### MATERIAL SUPPLIED

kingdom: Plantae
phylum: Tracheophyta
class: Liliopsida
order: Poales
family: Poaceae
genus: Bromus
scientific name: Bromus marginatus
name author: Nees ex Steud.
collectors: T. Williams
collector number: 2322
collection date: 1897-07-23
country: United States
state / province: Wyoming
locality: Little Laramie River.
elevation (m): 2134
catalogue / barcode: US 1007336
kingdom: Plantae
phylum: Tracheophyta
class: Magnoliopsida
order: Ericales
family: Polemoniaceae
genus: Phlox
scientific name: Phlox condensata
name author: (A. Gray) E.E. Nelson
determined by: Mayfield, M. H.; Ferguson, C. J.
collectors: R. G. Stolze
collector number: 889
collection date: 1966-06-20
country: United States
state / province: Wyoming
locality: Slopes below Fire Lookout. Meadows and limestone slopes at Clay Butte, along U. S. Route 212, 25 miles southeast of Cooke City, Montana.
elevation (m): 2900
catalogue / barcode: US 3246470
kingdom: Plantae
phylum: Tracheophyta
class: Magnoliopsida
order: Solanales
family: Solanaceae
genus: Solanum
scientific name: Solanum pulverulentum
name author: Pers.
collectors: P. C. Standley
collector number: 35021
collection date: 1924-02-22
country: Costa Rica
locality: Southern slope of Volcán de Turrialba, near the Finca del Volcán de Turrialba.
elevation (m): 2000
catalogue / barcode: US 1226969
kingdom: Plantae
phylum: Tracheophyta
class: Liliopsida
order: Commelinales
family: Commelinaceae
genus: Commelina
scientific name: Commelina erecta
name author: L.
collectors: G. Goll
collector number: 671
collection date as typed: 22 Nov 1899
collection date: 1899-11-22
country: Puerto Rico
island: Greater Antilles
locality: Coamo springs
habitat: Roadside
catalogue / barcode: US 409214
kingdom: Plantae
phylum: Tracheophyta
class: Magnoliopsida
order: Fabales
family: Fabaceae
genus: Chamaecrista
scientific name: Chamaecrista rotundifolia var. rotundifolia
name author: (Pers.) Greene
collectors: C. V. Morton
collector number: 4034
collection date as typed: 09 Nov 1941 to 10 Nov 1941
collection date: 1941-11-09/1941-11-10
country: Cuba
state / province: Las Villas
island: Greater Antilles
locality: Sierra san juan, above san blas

### YOUR TASK
Report each line of the listing above that contains the string "elevation", copying every such line in full.

### TASK OUTPUT
elevation (m): 2134
elevation (m): 2900
elevation (m): 2000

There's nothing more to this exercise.